We had both made it under the wire.
So many things could have gone wrong.
Instead, here we both are, eight years later, celebrating about a thousand things. There’s his happy, thriving parents and his little brother Jake. There’s his cousin, Milo, the cutest almost eight-month baby in existence. There’s Toby, the great love I didn’t know was waiting for me at the end of my cancer journey. There’s the Cancer Foundation, where I give my energy on a daily basis to help other patients.
And there’s the book, Lifesaving Gratitude, that seems to be starting to touch more lives than I had thoughts possible.
And now there’s you, reading this blog, hopefully celebrating your own amazing milestones.
Webster’s defines milestone as “an action or event marking a significant change or stage in development.”
We’re all different people than we were on April 1, 2013. What a gift this past eight years has been!
And where will we be in eight years?
What’s your milestone?
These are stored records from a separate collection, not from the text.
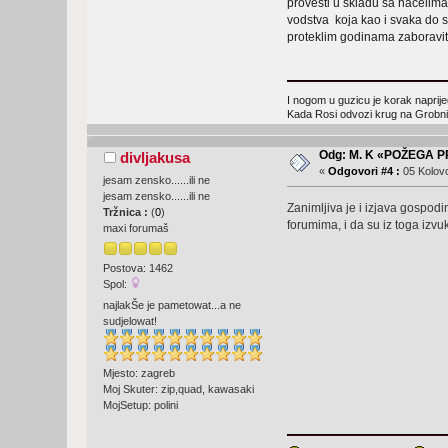
provesti u skladu sa načelima
vodstva koja kao i svaka do s
proteklim godinama zaboraviti
I nogom u guzicu je korak naprije
Kada Rosi odvozi krug na Grobnik
Odg: M. K «POŽEGA 
divljakusa
«
Odgovori #4 :
05 Kolovo
jesam zensko......ili ne
jesam zensko......ili ne
Zanimljiva je i izjava gospodi
Tržnica :
(
0
)
forumima, i da su iz toga izv
maxi forumaš
Postova: 1462
Spol:
najlakŠe je pametowat...a ne
sudjelowat!
Mjesto: zagreb
Moj Skuter: zip,quad, kawasaki
MojSetup: polini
What are you celebrating today?
God does wonderful miracles if you will believe in him. You speak of your twelve inch scar, I have two, one at age nineteen, the other at age 27, then at age seventy five I was told, nine weeks five days a week, radiation or I might live three more years. The radiation was not that bad, July will celebrate eighty and my cancer doctor told me last month, have a happy birthday, see you next year.